#### [Your instructions]
Quote the lines below word for word, beginning with the line that contains "Please work out" and continuing through the line that contains "489.1], [0, 0, 1]] dist [0.033395, -0.016049]".

#### [Records supplied]
_ _ _ _ _ _ _

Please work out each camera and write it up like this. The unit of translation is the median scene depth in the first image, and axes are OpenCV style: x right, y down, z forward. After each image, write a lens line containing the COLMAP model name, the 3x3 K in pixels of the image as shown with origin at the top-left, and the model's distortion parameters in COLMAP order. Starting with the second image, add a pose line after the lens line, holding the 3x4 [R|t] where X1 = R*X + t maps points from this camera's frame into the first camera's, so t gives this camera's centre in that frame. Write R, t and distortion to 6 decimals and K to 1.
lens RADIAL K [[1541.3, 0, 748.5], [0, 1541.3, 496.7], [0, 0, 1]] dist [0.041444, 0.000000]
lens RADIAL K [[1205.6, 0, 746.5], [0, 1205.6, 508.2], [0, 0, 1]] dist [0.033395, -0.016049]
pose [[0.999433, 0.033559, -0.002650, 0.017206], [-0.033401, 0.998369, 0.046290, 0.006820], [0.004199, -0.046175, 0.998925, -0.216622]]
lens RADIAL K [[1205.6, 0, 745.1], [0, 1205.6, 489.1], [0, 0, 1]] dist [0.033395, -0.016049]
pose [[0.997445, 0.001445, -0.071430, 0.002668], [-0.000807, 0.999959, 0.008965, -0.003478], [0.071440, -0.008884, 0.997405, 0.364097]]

_ _ _ _ _ _ _

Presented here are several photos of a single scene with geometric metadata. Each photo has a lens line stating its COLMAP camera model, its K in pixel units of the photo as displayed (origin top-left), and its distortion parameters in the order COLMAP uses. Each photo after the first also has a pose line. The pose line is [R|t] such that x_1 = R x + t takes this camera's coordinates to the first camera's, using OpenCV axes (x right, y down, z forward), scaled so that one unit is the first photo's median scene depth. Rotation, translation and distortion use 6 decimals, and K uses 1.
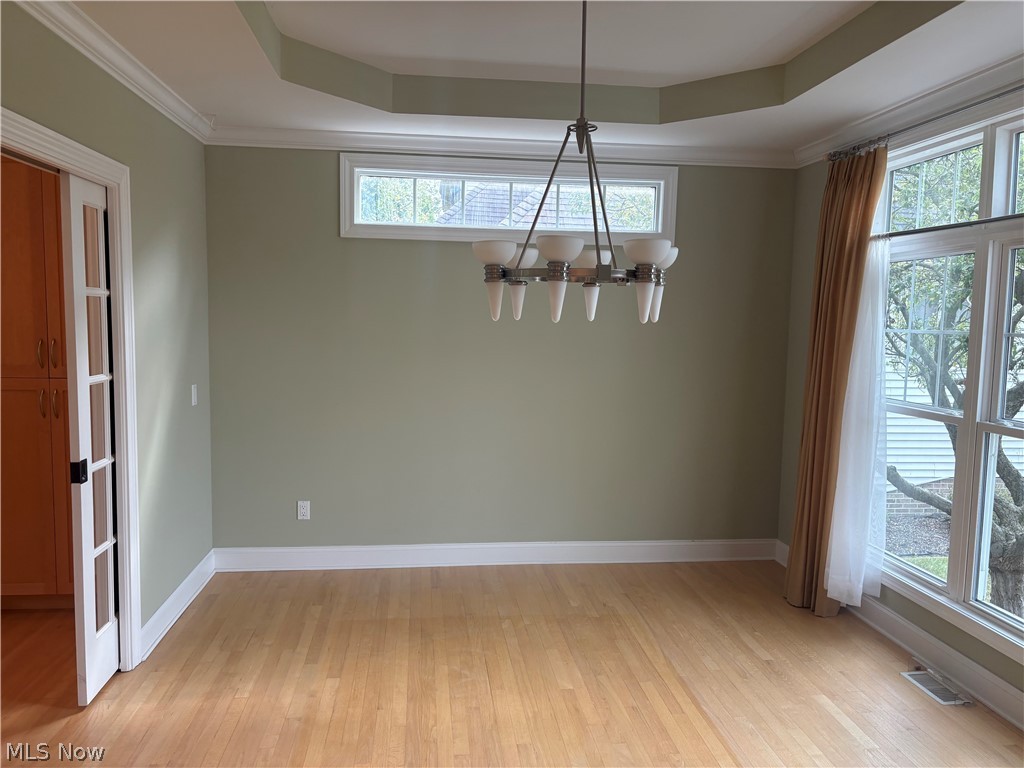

_ _ _ _ _ _ _

#### [Answer to this problem]
Please work out each camera and write it up like this. The unit of translation is the median scene depth in the first image, and axes are OpenCV style: x right, y down, z forward. After each image, write a lens line containing the COLMAP model name, the 3x3 K in pixels of the image as shown with origin at the top-left, and the model's distortion parameters in COLMAP order. Starting with the second image, add a pose line after the lens line, holding the 3x4 [R|t] where X1 = R*X + t maps points from this camera's frame into the first camera's, so t gives this camera's centre in that frame. Write R, t and distortion to 6 decimals and K to 1.
lens RADIAL K [[1541.3, 0, 748.5], [0, 1541.3, 496.7], [0, 0, 1]] dist [0.041444, 0.000000]
lens RADIAL K [[1205.6, 0, 746.5], [0, 1205.6, 508.2], [0, 0, 1]] dist [0.033395, -0.016049]
pose [[0.999433, 0.033559, -0.002650, 0.017206], [-0.033401, 0.998369, 0.046290, 0.006820], [0.004199, -0.046175, 0.998925, -0.216622]]
lens RADIAL K [[1205.6, 0, 745.1], [0, 1205.6, 489.1], [0, 0, 1]] dist [0.033395, -0.016049]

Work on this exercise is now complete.